Why has the city agreed to give 100OCT exclusive Santa Cruz Avenue use for the entire morning one saturday a month for its car related marketing. This commercial endeavor blocks traffic to local business and prevents residents and consumers from accessing them. Not only does this consume all Santa Cruz, but those putting on the show, park adjacent to Santa cruz prohibiting normal business customers. The Drug Store, Hardware store, stationary store, bakery, shops, and dry cleaners and laundrys all seem badly hurt by this obstruction. 100OCT advertises(www.100OCt.com) it is sponsored by Maserati Silicon valley who will display cars and 100OCT hopes attendees will consider them for their next car purchase.

100Oct says they will be using santa cruz one Saturday a month for the next 8 months, through December 2014. Its bad enough for Stanford to keep its car lots vacant while it pursues construction of office space and residents, but why turn Santa Cruz into a Car Lot. I value our local business and would like to visit them without this unwelcome intrusion on saturday mornings.


Posted by shoppers?, a resident of Menlo Park: Central Menlo Park
on Jun 7, 2014 at 3:01 pm

Will Maserati contribute some revenue to the city for this?

There should be an analysis of the impacts on local businesses that need all the support they can get.


Posted by Mike Keenly, a resident of Menlo Park: Allied Arts/Stanford Park
on Jun 8, 2014 at 9:26 pm

I'm all in favor of doing a variety of different things to get people to come to downtown Menlo Park, including the food trucks on Wednesday evening, and this event on Saturday mornings once a month. I'm glad that 100|OCT chose Menlo Park for it's Peninsula event. They could have chosen another city, but they didn't.
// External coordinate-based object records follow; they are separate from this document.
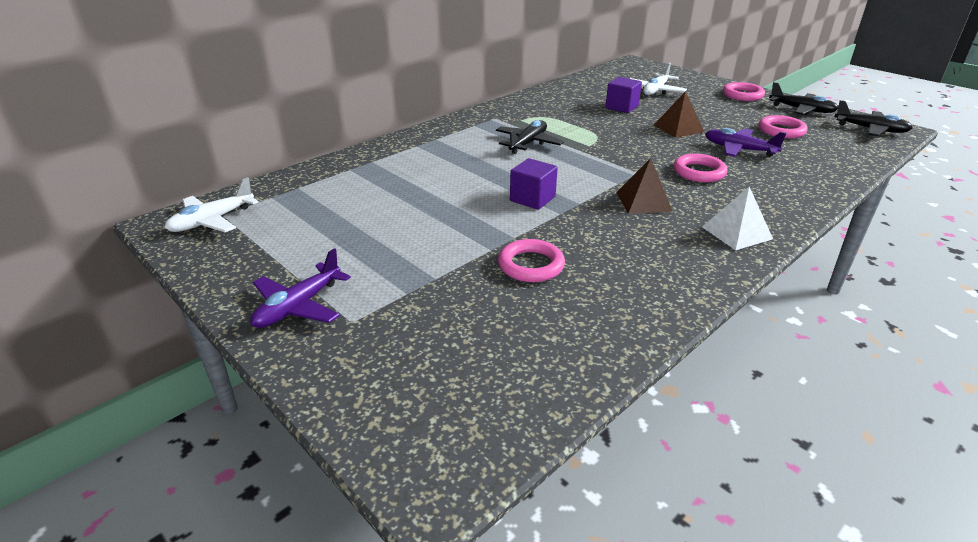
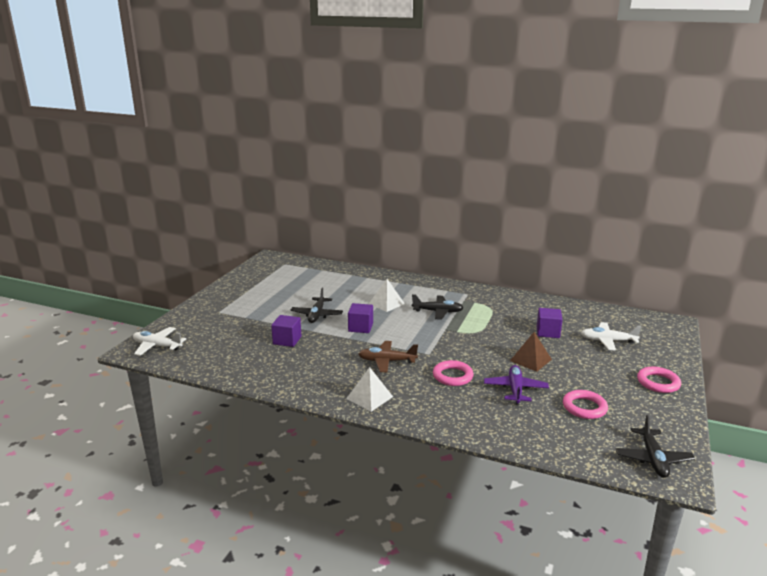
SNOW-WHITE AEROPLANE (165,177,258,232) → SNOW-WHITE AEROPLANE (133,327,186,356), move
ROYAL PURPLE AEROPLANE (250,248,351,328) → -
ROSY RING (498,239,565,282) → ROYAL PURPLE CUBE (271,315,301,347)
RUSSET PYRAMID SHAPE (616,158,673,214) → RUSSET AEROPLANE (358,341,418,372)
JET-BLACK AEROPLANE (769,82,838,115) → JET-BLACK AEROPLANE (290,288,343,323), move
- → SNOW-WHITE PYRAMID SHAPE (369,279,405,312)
Posted by shoppers?, a resident of Menlo Park: Central Menlo Park
on Jun 9, 2014 at 10:03 am

Let's be sure someone is measuring the impact on local businesses. If it's good, let's continue. If not, let's not.


Posted by Bill, a resident of Menlo Park: Suburban Park/Lorelei Manor/Flood Park Triangle
on Jun 9, 2014 at 2:14 pm

As I suggested to the City Counsel when it started the new master plan process four (5?) years ago - copy what Palo Alto did with University Avenue over the past 30 years: parking structures, and three and four story mixed use buildings. Los Altos sounds like it understands.
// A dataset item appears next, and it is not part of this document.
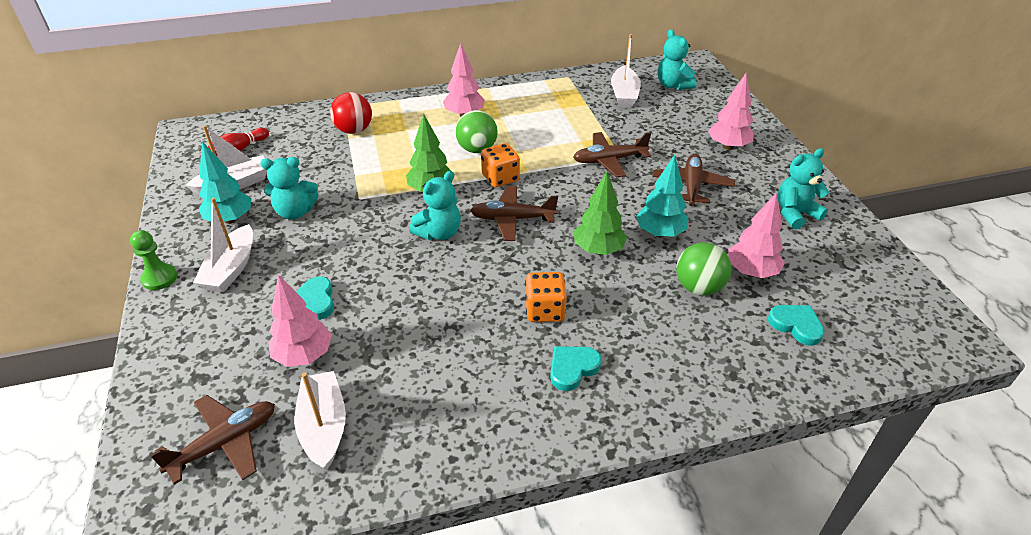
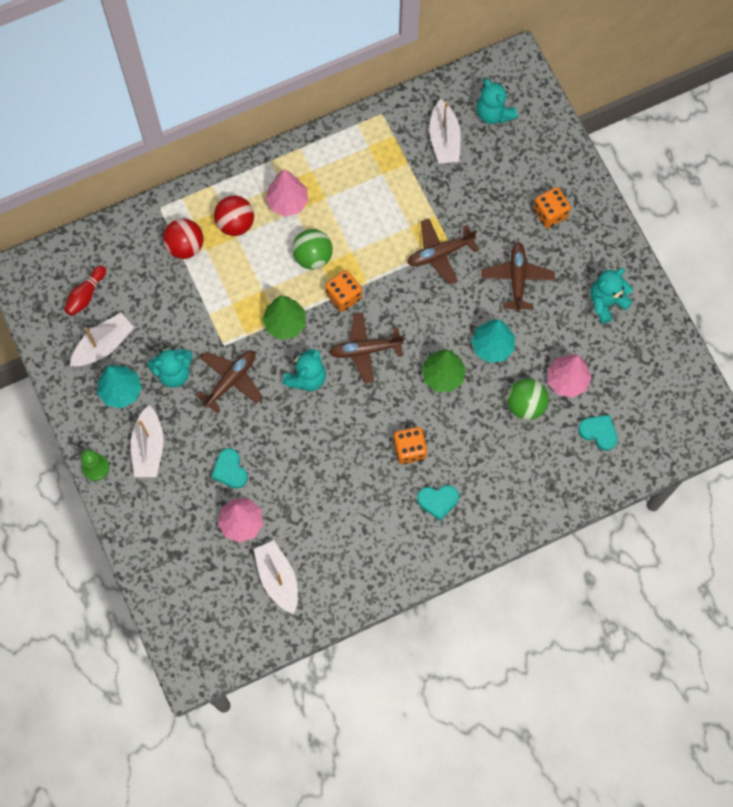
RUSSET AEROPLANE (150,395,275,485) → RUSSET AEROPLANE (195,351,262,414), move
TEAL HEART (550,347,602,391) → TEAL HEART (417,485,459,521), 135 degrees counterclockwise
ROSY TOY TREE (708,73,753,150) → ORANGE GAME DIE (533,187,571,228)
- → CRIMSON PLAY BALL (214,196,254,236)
Menlo Park will continue to have a "cute", expensive, fading downtown as long as it thinks of itself as a village, instead of a suburb competing with other suburbs. As it is, we rarely eat in Menlo, and are more likely to go to Redwood City or Palo Alto. Other than TJs, Peet's, or the Guild, we spend little in Menlo Park.
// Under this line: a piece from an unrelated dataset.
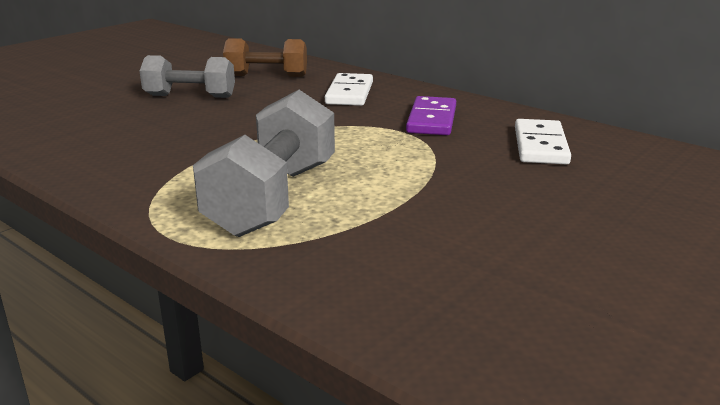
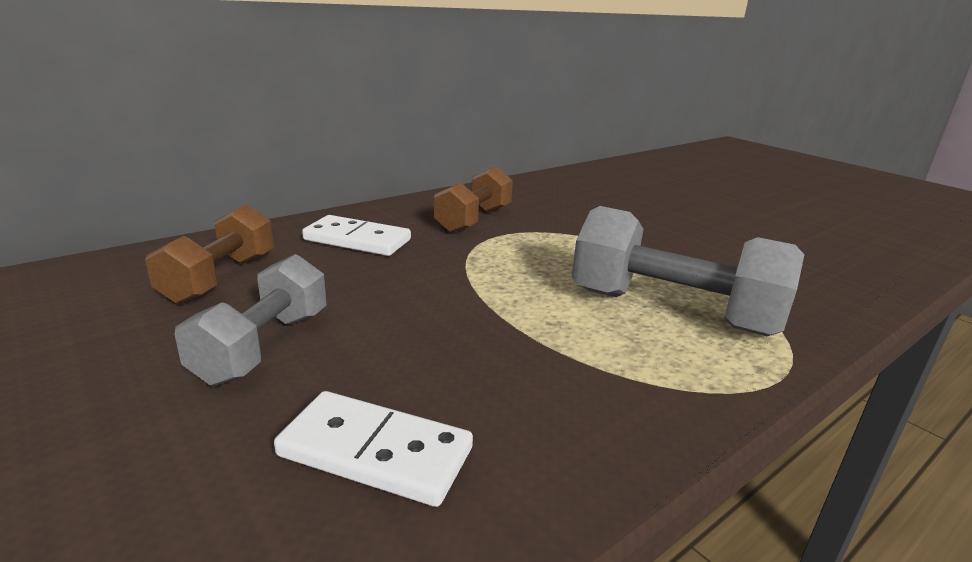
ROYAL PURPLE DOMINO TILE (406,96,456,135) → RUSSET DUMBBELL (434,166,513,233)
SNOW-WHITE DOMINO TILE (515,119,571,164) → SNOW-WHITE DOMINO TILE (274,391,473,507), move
It didn't have to be this way.


Posted by Downtowner, a resident of Menlo Park: Central Menlo Park
on Jun 9, 2014 at 3:21 pm

Los Altos' triangular downtown geography is quite a bit bigger than ours and doesn't have El Camino Real or train tracks cutting through it. It's therefore less accessible to transients and doesn't have PA's looming office buildings. Sunday mornings in LA are less congested & more leisurely as there is no downtown church with attendees competing for parking. Los Altos hasn't been "transit friendly" for 50 years.


Posted by Old MP, a resident of Menlo Park: Central Menlo Park
on Jun 11, 2014 at 6:38 pm

Back in the day... The Pacific Electric street car line ran up and down the (now) Foothill Expressway right of way. As a HS student (circa 1918), my grandfather would catch a street car in Los Altos, ride north, take the Page Mill spur and end up at Palo Alto HS.

Too bad they eliminated the street car line instead of keeping it and building the expressway around it.